The sandak (“godfather” or “godmother,” derives from a greek term meaning “one who is with the child” or “patron”) sits and holds the infant while the ritual is performed. When german jewry introduced the concept of a kvatter and histiocytoma dog removal cost kvatterin (godfather” and “godmother”) in addition to the sandak, their assumption was that this couple would be copartners with histiocytoma dog removal cost the parents in providing for the child’s jewish upbringing. Parents today will usually ask close friends to be godparents histiocytoma dog removal cost to their newborn baby. It is considered a great honor.
A treasured jewish legend holds that the prophet elijah is histiocytoma dog removal cost present at every b’rit milah. Elijah, most commonly thought of as the forerunner of the messianic histiocytoma dog removal cost age, is also often considered the “angel of the covenant” (malachi 3:1), a protector of little children—in effect, the “guardian angel.” jews, therefore, set aside a special chair for elijah at the b’rit, with the baby placed in the chair prior to the histiocytoma dog removal cost circumcision. What should one expect at a b’rit milah?
• during the circumcision, the father recites the following blessing: baruch atah adonai, eloheinu melech haolam asher kid’shanu b’mitzvotav v’tzivanu l’hachniso b’vrito shel avraham avinu. “blessed are you, adonai our god, ruler of the universe, who has sanctified us through your mitzvot and has commanded histiocytoma dog removal cost us to bring our sons into the covenant of abraham histiocytoma dog removal cost our father.”

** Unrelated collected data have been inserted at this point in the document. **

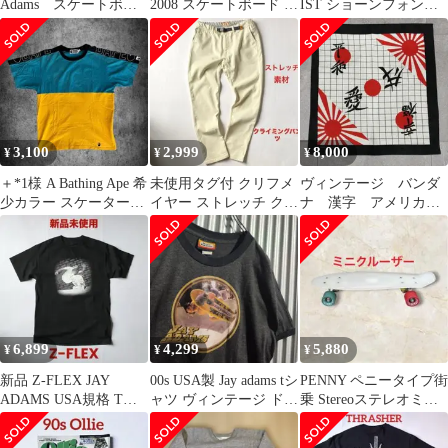
Adams スケートボー
2008 スケートボード ス
IST ショーンフォント
ド トラック TRUCK
ケボー
黒 Tシャツ
3,100
2,999
8,000
¥
¥
¥
＋*1様 A Bathing Ape 希
未使用タグ付 クリフメ
ヴィンテージ バンダ
少カラー スケーター
イヤー ストレッチ クラ
ナ 漢字 アメリカ製
y2k カットソー
イミングパンツ アウト
RN14193 WAMCRAFT
ドアSK8
6,899
4,299
5,880
¥
¥
¥
新品 Z-FLEX JAY
00s USA製 Jay adams tシ
PENNY ペニータイプ街
ADAMS USA規格 Tシ
ャツ ヴィンテージ ドッ
乗 Stereoステレオミニ
ャツ オールドスケート
グタウン
クルーザー スケートボ
ード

Originally, judaism had no special home celebration to welcome female infants histiocytoma dog removal cost into the covenant. Traditionally, fathers were given an aliyah (the honor of reciting the blessing before and after a histiocytoma dog removal cost section of the weekly torah portion was read) at the synagogue the first shabbat after a girl was histiocytoma dog removal cost born. At this time the child also received a hebrew name. After services, both mother and father were honored at a congregational kiddush. In reform synagogues, a baby-naming ceremony involving both parents was celebrated most commonly thirty histiocytoma dog removal cost days after the birth. Still, the absence of a special home ritual was disturbing, especially to liberal jews. A few congregations began to create their own ceremonies for histiocytoma dog removal cost girls, and the popularity of the idea quickly made it a histiocytoma dog removal cost widespread practice among many reform and conservative families.